You have advised that you account for GST on a cash basis. Therefore, if for example, upon registering for GST, and under your written agreement entered into with your clients prior to the date of your registration for GST, you received an amount as consideration for your supply, you must remit 1/11th of that amount, representing the GST on the supply for that tax period. This amount is to be remitted irrespective of the fact that your agreement with your clients did not provide for the inclusion of GST in the quoted price.

Issue 2

As explained at issue 1, section 9-40 of the GST Act provides that you must pay the GST payable on any taxable supply that you make.

The GST legislation requires an entity which is registered for GST to meet all its tax obligations. Meaning that once registered, it must include GST in all its taxable supplies. The Commissioner's role is to collect net amounts of GST on taxable supplies that you are liable for, less the GST credits that you are entitled to, for the relevant tax period.

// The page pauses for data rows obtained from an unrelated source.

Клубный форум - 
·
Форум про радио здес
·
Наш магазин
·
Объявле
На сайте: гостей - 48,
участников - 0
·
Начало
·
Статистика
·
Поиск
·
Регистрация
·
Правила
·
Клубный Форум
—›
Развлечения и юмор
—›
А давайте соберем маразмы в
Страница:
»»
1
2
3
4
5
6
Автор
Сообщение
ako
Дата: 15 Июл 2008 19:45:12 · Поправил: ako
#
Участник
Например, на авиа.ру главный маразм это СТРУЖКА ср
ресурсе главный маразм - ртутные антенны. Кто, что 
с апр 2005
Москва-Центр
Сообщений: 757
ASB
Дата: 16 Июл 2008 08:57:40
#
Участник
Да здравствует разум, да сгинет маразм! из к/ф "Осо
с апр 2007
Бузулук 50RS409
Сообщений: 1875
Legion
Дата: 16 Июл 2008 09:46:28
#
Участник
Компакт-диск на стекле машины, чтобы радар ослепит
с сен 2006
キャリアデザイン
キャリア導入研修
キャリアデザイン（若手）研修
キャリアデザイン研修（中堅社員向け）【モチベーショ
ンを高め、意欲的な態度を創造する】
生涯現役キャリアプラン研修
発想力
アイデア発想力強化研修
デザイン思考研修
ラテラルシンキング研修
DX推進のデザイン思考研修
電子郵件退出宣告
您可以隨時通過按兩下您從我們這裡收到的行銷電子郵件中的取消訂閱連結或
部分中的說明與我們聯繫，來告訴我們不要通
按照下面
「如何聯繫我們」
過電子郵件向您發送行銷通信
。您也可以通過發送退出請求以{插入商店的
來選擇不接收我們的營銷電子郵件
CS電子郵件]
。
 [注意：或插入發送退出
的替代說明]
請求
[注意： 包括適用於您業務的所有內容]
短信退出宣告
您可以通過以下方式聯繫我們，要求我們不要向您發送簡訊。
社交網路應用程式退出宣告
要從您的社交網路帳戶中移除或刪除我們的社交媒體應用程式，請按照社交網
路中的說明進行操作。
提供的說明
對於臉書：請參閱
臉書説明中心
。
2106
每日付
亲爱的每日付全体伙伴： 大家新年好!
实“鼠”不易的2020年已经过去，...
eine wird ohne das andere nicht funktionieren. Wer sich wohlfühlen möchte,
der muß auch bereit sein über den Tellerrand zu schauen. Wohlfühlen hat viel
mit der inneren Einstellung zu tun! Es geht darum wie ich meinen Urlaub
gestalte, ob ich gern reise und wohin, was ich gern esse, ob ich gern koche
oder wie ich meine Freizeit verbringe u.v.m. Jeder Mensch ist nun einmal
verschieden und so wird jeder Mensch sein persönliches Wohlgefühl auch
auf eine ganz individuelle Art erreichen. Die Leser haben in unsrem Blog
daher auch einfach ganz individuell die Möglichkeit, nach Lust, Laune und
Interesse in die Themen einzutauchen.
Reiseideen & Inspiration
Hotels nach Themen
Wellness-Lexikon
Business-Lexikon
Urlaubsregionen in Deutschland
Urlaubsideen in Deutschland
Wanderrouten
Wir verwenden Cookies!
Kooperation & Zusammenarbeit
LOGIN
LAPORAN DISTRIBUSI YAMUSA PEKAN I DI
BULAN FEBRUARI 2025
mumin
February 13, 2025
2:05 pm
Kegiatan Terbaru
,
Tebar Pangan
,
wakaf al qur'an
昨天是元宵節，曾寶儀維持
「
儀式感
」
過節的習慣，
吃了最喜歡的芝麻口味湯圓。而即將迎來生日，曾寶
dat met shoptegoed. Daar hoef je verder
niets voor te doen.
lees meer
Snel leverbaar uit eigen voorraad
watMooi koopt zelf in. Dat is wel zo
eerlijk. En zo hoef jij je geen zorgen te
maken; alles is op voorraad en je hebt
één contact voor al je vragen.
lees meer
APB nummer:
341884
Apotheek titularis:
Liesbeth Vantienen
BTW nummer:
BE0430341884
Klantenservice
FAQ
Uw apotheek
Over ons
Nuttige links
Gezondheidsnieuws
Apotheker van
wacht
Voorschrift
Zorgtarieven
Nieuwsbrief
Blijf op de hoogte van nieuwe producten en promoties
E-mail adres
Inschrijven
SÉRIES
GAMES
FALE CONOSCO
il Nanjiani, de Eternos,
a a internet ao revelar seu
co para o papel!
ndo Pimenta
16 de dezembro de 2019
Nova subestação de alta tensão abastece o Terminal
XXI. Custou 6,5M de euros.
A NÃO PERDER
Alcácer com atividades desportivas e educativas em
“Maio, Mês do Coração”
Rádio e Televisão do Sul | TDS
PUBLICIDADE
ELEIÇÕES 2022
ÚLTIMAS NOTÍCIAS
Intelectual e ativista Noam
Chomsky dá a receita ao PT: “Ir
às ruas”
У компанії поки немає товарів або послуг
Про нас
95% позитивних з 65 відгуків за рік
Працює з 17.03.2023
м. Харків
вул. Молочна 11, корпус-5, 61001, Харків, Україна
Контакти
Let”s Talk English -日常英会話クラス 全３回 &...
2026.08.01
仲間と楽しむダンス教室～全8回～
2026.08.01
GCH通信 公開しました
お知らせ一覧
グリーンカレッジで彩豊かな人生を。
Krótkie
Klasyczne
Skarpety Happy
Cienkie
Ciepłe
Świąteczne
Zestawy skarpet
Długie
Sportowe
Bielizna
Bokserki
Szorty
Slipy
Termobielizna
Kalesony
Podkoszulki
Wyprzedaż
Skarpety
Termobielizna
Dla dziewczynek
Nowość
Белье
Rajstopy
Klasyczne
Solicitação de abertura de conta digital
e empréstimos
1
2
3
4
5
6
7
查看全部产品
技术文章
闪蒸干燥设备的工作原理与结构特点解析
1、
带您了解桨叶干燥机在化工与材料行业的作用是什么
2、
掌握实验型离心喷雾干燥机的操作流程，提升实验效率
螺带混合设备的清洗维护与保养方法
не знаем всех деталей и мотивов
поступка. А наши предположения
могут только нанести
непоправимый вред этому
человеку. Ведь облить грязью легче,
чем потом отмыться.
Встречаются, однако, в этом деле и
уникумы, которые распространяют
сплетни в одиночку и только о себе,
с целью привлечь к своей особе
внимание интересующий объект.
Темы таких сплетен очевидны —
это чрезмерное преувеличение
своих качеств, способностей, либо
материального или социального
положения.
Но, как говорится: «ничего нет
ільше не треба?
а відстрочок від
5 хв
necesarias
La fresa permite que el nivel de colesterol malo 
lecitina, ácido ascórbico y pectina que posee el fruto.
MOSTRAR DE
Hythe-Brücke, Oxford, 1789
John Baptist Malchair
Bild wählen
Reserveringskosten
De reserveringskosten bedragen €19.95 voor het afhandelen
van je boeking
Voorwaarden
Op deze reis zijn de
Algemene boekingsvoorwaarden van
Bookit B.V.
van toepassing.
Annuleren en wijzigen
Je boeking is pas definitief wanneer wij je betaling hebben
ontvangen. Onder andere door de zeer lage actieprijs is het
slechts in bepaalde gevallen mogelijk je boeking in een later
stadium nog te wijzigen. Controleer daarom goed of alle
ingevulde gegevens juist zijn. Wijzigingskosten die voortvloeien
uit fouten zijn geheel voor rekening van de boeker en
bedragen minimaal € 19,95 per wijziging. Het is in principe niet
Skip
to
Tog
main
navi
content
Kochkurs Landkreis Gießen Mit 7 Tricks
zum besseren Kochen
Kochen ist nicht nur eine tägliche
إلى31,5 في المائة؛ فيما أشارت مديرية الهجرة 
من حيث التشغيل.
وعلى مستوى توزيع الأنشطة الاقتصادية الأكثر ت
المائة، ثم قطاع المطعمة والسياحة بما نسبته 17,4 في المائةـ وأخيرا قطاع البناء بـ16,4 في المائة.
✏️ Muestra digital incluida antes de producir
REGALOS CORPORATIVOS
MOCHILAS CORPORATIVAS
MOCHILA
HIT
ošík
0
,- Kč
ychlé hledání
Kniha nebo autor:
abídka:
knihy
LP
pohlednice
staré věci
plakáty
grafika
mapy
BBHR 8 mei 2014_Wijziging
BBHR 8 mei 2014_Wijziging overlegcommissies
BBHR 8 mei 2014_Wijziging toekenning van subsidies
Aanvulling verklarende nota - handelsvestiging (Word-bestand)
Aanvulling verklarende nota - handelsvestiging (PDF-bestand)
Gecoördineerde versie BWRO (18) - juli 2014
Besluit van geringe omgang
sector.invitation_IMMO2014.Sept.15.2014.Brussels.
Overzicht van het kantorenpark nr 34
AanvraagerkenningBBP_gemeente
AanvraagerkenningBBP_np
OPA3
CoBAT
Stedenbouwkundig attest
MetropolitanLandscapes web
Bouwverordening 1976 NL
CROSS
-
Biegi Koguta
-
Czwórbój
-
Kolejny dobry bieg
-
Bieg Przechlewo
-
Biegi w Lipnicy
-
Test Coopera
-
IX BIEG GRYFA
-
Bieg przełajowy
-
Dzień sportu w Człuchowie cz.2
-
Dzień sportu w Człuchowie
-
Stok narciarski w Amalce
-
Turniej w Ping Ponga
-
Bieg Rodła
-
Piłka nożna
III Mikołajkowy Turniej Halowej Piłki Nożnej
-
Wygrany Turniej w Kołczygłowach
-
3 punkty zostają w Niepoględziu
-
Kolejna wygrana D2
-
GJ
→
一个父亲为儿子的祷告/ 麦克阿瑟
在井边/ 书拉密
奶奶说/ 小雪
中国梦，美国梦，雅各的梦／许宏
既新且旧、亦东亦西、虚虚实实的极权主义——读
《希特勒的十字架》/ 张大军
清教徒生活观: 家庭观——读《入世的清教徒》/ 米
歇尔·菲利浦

There is no provision in the GST Act for the Commissioner to release you of your obligations to either charge GST on your taxable supplies or to remit the relevant GST amount on these supplies. Hence you are liable for GST on all taxable supplies you make even though they were made pursuant to written contracts entered into prior to the date you registered for GST.

Additional information

Creditable acquisitions

Section 11-20 of the GST Act provides that you are entitled to an input tax credit for any creditable acquisition that you make. Section 11-5 of the GST Act provides that you make a creditable acquisition if:

      (a) You acquire anything solely or partly for a creditable purpose, and

      (b) The supply of the thing to you is a taxable supply, and

      (c) You provide, or are liable to provide, consideration for the supply, and

      (d) You are registered or required to be registered for GST.

You acquire a thing for a creditable purpose to the extent that you acquire it in carrying on your enterprise. However, you do not acquire the thing for a creditable purpose to the extent that the acquisition relates to making supplies that are input taxed or are private or domestic in nature.

Accordingly, as from the date you registered for GST, you were entitled to claim input tax credits for the GST component in the price paid for any creditable acquisitions that you made. You should note that you must hold valid tax invoices for those acquisitions, at the time of lodgement of your activity statements.

As you account for GST on a cash basis, you attribute the input tax credit for a creditable acquisition to the tax period in which you provide consideration for that acquisition, but only to the extent that you provided the consideration in that tax period.